▸ Task inputs

══════════

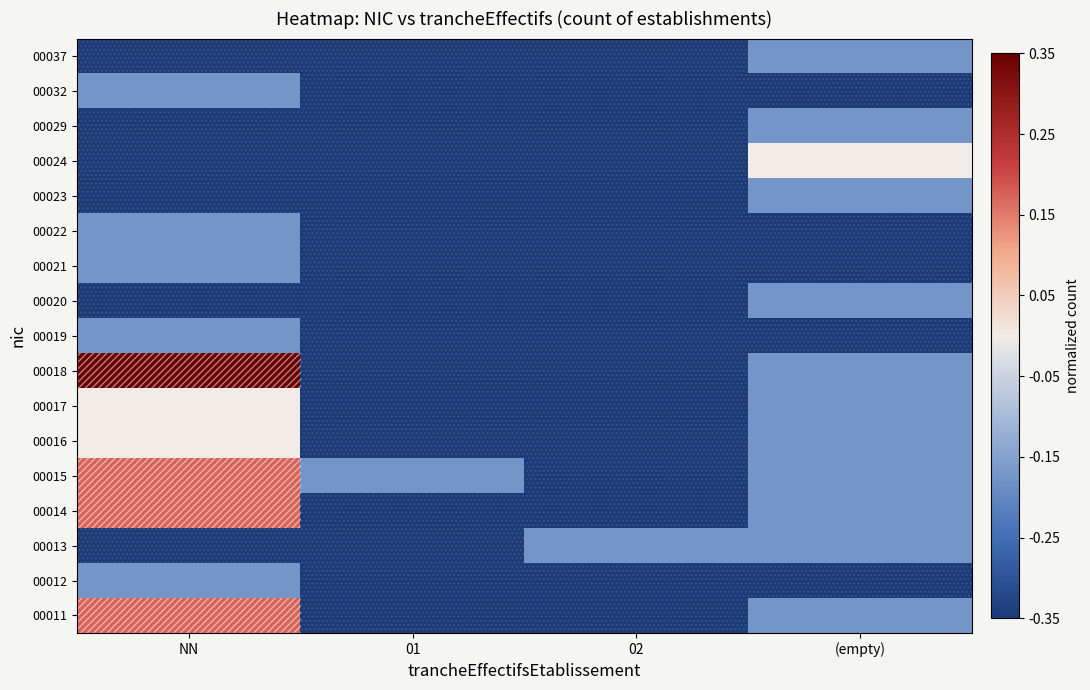

Reading left to right, list all the values displayed in this chart.

00011: NN=0.2	01=-0.3	02=-0.3	(empty)=-0.2
00012: NN=-0.2	01=-0.3	02=-0.3	(empty)=-0.3
00013: NN=-0.3	01=-0.3	02=-0.2	(empty)=-0.2
00014: NN=0.2	01=-0.3	02=-0.3	(empty)=-0.2
00015: NN=0.2	01=-0.2	02=-0.3	(empty)=-0.2
00016: NN=0.0	01=-0.3	02=-0.3	(empty)=-0.2
00017: NN=0.0	01=-0.3	02=-0.3	(empty)=-0.2
00018: NN=0.3	01=-0.3	02=-0.3	(empty)=-0.2
00019: NN=-0.2	01=-0.3	02=-0.3	(empty)=-0.3
00020: NN=-0.3	01=-0.3	02=-0.3	(empty)=-0.2
00021: NN=-0.2	01=-0.3	02=-0.3	(empty)=-0.3
00022: NN=-0.2	01=-0.3	02=-0.3	(empty)=-0.3
00023: NN=-0.3	01=-0.3	02=-0.3	(empty)=-0.2
00024: NN=-0.3	01=-0.3	02=-0.3	(empty)=0.0
00029: NN=-0.3	01=-0.3	02=-0.3	(empty)=-0.2
00032: NN=-0.2	01=-0.3	02=-0.3	(empty)=-0.3
00037: NN=-0.3	01=-0.3	02=-0.3	(empty)=-0.2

══════════

▸ What is being asked
Can you copy out all the lines above word for word, leaving out the pictures?

▸ Expected output
Reading left to right, list all the values displayed in this chart.

00011: NN=0.2	01=-0.3	02=-0.3	(empty)=-0.2
00012: NN=-0.2	01=-0.3	02=-0.3	(empty)=-0.3
00013: NN=-0.3	01=-0.3	02=-0.2	(empty)=-0.2
00014: NN=0.2	01=-0.3	02=-0.3	(empty)=-0.2
00015: NN=0.2	01=-0.2	02=-0.3	(empty)=-0.2
00016: NN=0.0	01=-0.3	02=-0.3	(empty)=-0.2
00017: NN=0.0	01=-0.3	02=-0.3	(empty)=-0.2
00018: NN=0.3	01=-0.3	02=-0.3	(empty)=-0.2
00019: NN=-0.2	01=-0.3	02=-0.3	(empty)=-0.3
00020: NN=-0.3	01=-0.3	02=-0.3	(empty)=-0.2
00021: NN=-0.2	01=-0.3	02=-0.3	(empty)=-0.3
00022: NN=-0.2	01=-0.3	02=-0.3	(empty)=-0.3
00023: NN=-0.3	01=-0.3	02=-0.3	(empty)=-0.2
00024: NN=-0.3	01=-0.3	02=-0.3	(empty)=0.0
00029: NN=-0.3	01=-0.3	02=-0.3	(empty)=-0.2
00032: NN=-0.2	01=-0.3	02=-0.3	(empty)=-0.3
00037: NN=-0.3	01=-0.3	02=-0.3	(empty)=-0.2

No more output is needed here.